What language should be on our form that takes exception to the terms in the seller’s (or other company’s) forms?

  • This is an example of important “knock out” language which mirrors the battle of the forms section in Uniform Commercial Code:
    • Buyer proposed language:
      This purchase order is limited to the terms and conditions contained on the face and the reverse. Any additional or different terms proposed by Seller in any quotation, acknowledgment or other document are hereby deemed to be material alterations and notice of objection to them is hereby given. Any such proposed terms shall be void.
    • Seller proposed language:
      This Quotation is limited to the terms and conditions contained on the face and the reverse. Any additional or different terms proposed by Buyer in any request for proposal, purchase order, or other document are hereby deemed to be material alterations and notice of objection to them is hereby given.
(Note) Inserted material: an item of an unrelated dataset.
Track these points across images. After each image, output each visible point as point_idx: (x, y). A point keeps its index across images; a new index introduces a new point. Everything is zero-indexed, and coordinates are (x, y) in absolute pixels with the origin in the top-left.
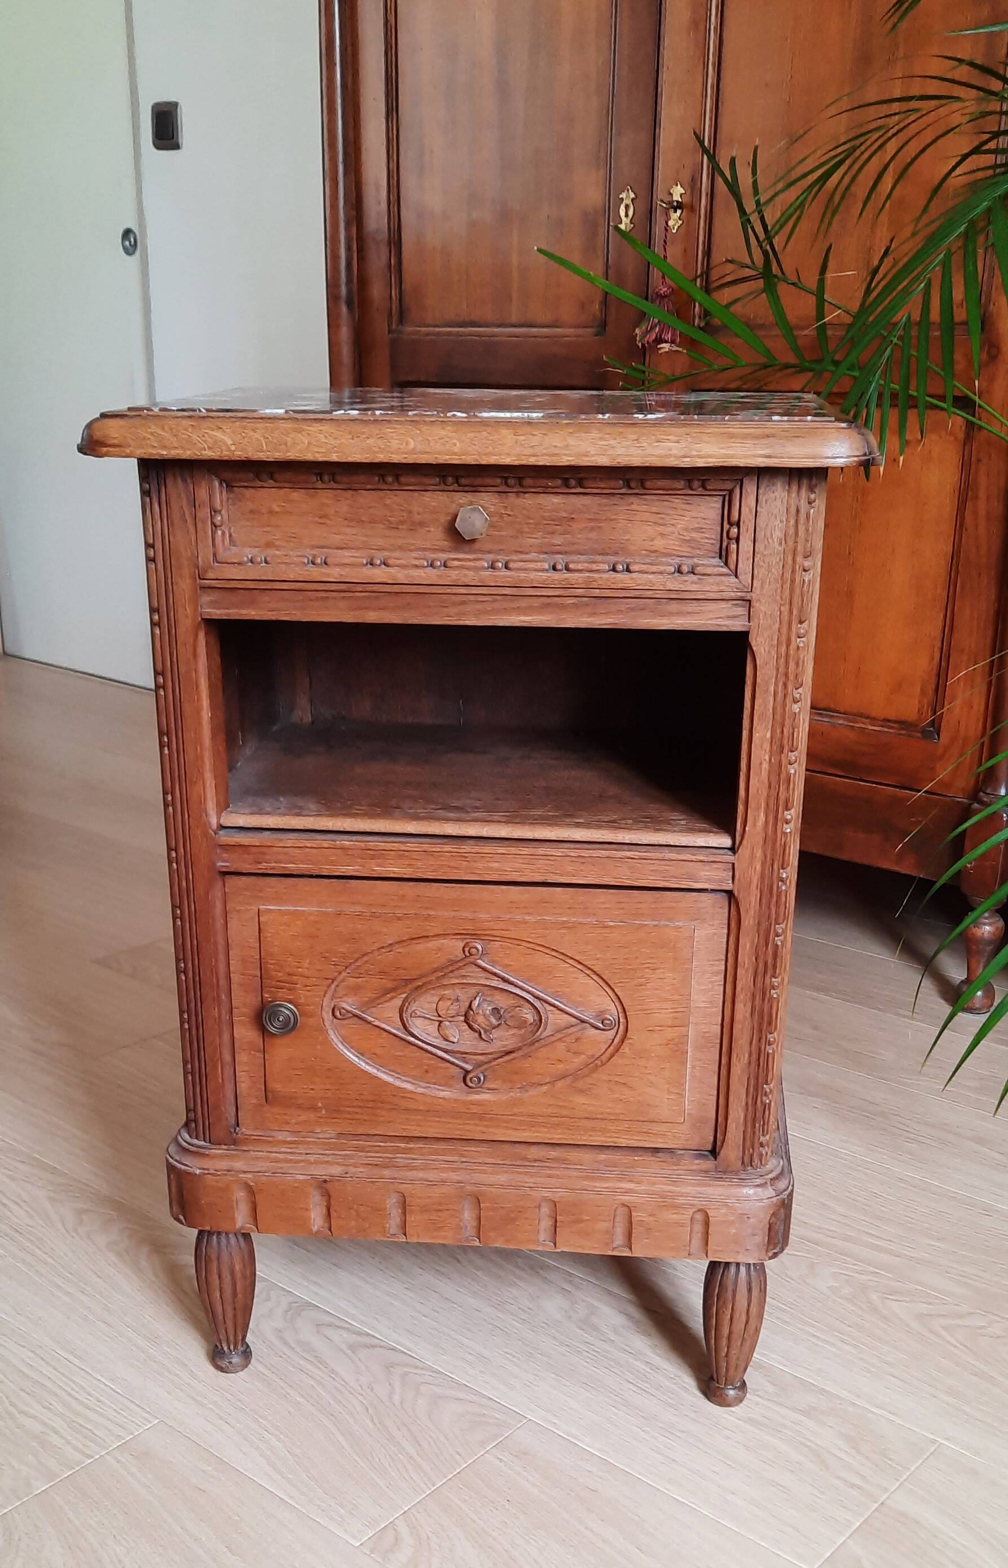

Any such proposed terms shall be void.

QUESTION #3:

We have a Master Agreement with a supplier. After we issue our P.O. release, our supplier provides its acknowledgment form (with its terms). Are the seller’s terms binding and do they supersede the negotiated terms of the Master Agreement?

  • While terms on the back of the supplier’s form will not supersede a provision of the Master Agreement, they might ADD TO the Master Agreement.  For instance, assume that your Master Agreement did not address the right to cancel an order. If your supplier’s acknowledgment form has a clause that assesses a 25% restocking fee if you cancel, that term might be considered part of the overall agreement between the companies.

    The way to avoid this from occurring is to include language in your Master Agreement similar to the following:

    • This Master Agreement shall apply to all proposals, purchase orders and other documents issued by either party in connection with the purchase and sale of Products (referred to as “releases”). No inconsistent or additional term or condition in any release shall be applicable to a transaction within the scope of this Master Agreement.

NOTE TO SELLERS: The above clause also protects the seller from additional terms contained in a buyer’s P.O. or other document.